Returns on investment
Cymer won’t reveal its customers. But it will say that one TCZ system is installed in a pilot production line in South Korea. The second is in a research and development lab at a display maker. It has received orders for two more TCZ machines for delivery this year, with options for two additional machines in 2012.
“You’re now getting volume production orders, so from that standpoint it has found its niche,’ said Patrick Ho, an analyst with Stifel Nicolaus in Dallas. “Companies are always trying to find new revenue and earning growth. Not all of them are going to be home runs. I know Cymer is not telling Wall Street that this is a home run. It’s a single. But it’s finally starting to get some returns after five or six years of investment.”
Ho expects TCZ sales will amount to something less than 10 percent of Cymer’s total revenue in the next couple of years.
A tricky technical hurdle in making OLED and advanced LCD screens involves melting the silicon layer on the back of the glass without overheating the glass. If the glass gets too hot, it can warp into the shape of a potato chip, making it useless.
TCZ has developed a way to heat the silicon without raising the temperature of the glass significantly, said Knowles, the general manager of TCZ. The process involves using a Xenon-Fluoride laser.
Cymer claims its expertise in building lasers for semiconductor production has enabled it to make TCZ machines that are durable and highly reliable in the production line.
Knowles added that the cost per screen for manufacturers is 20 percent to 30 percent less using a TCZ laser than existing laser systems. Moreover, TCZ can perform the most advanced poly-crystalline process, thereby creating the smoothest silicon surface and best electrical properties.
Its competitors have yet to reach this level of smoothness with their technology, said Knowles.

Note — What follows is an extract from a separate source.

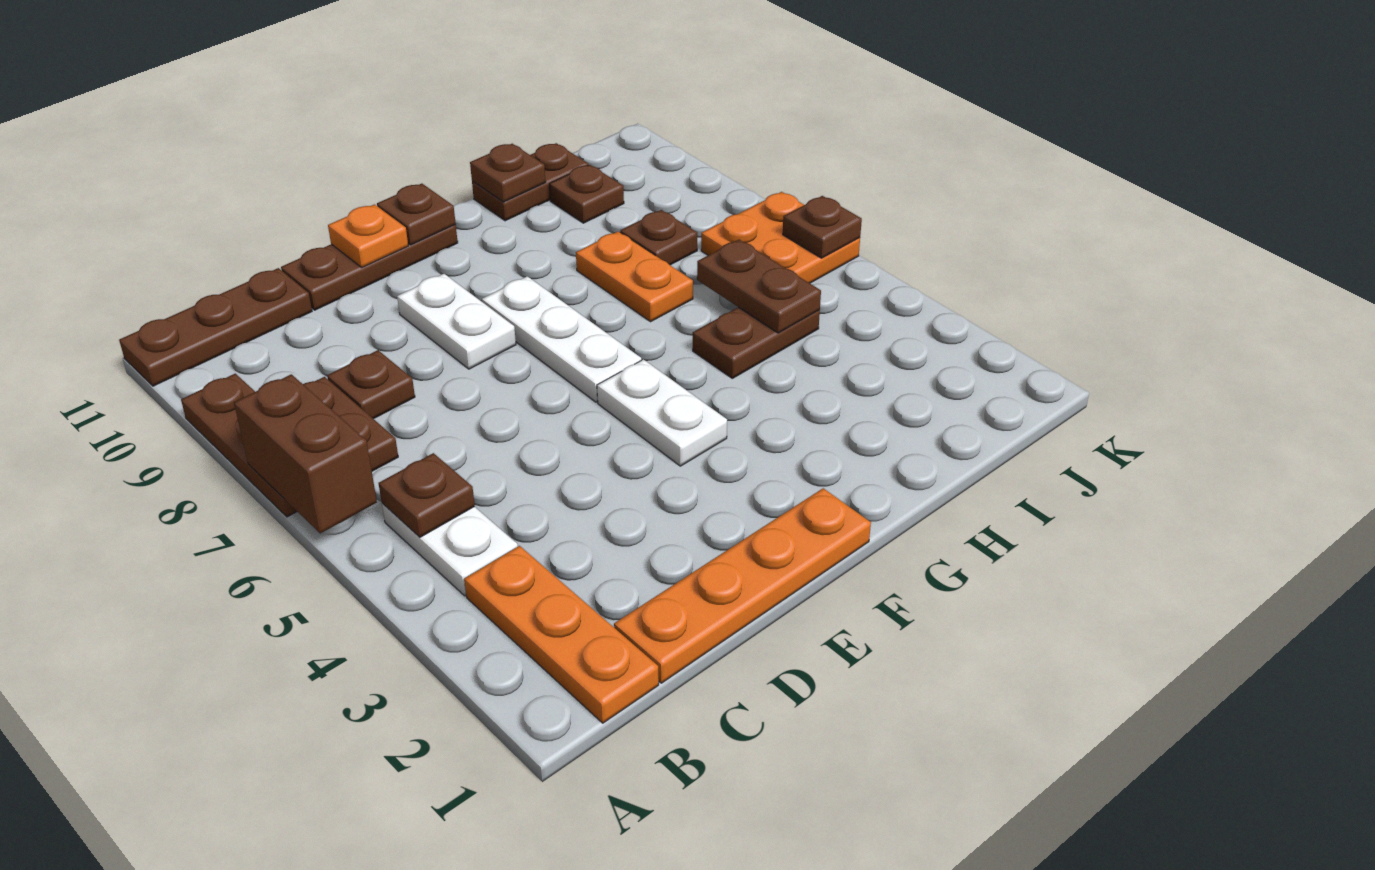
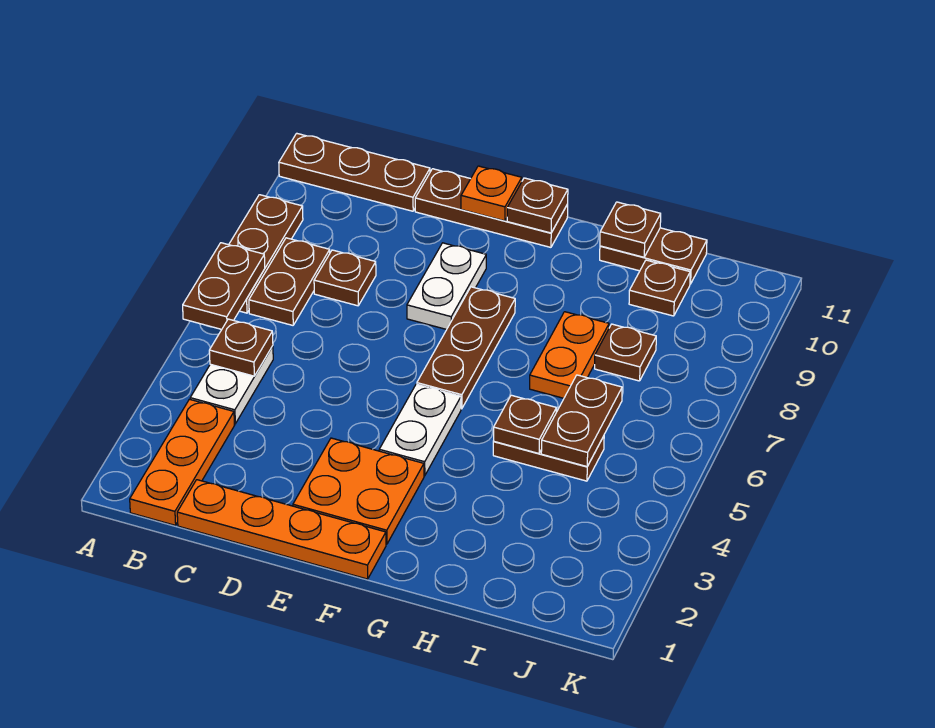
brown 1x2 brick [234,374,377,533] -> brown 1x2 plate [183,243,265,329]
white 1x3 plate [482,276,641,402] -> brown 1x3 plate [417,287,515,409]
orange 2x2 plate [701,192,860,283] -> orange 2x2 plate moved to [293,438,424,544]
brown 1x1 plate [783,196,862,258] -> brown 1x1 plate moved to [494,395,556,453]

But convincing display makers to adopt new technology remains a long process.
“Display makers are like surgeons. If something works, don’t screw it up, at least on the production side of the house,” said Knowles. “So they tend to be a little conservative.”
But Cymer hopes as more TCZ machines are used in manufacturing advanced, high-resolution LCD screens, their value will be proven and they’ll migrate over the OLED production as it becomes more popular and manufacturing techniques are more refined.
“The transition from advanced LCD to OLED is a small step,” said Knowles.
2005: San Diego-based Cymer joins with Carl Zeiss called TCZ, or Team Cymer Zeiss, for a joint venture to improve low-temperature poly-silicon processes for the flat panel display manufacturing. Cymer owns 60 percent of the joint venture, while Zeiss holds 40 percent.
2006: TCZ gets its first patent on the process for using a thin-beam, low-temperature laser to crystallize silicon as part of flat panel display making.
2006: TCZ moves its global headquarters to Singapore so it can be close to flat panel display manufacturers in Korea, Japan, Taiwan, China and other technology centers in Asia, where most flat panel display production occurs.
2007: David Knowles, a longtime Cymer employee with a doctorate, is appointed to lead TCZ.
2009: TCZ receives its first order from a large Korean display maker for a production system, which uses patented laser crystallization technology.
2010: Cymer buys out Carl Zeiss interest in the joint venture. Zeiss is still a key supplier of the optics used to stretch the laser so its beam more efficiently passes over flat panel displays. A second TCZ system is installed at a display maker.
2011: Cymer announces TCZ has orders for two more TCZ systems for delivery this year with an option for two additional systems in 2012. The purchasers are not disclosed.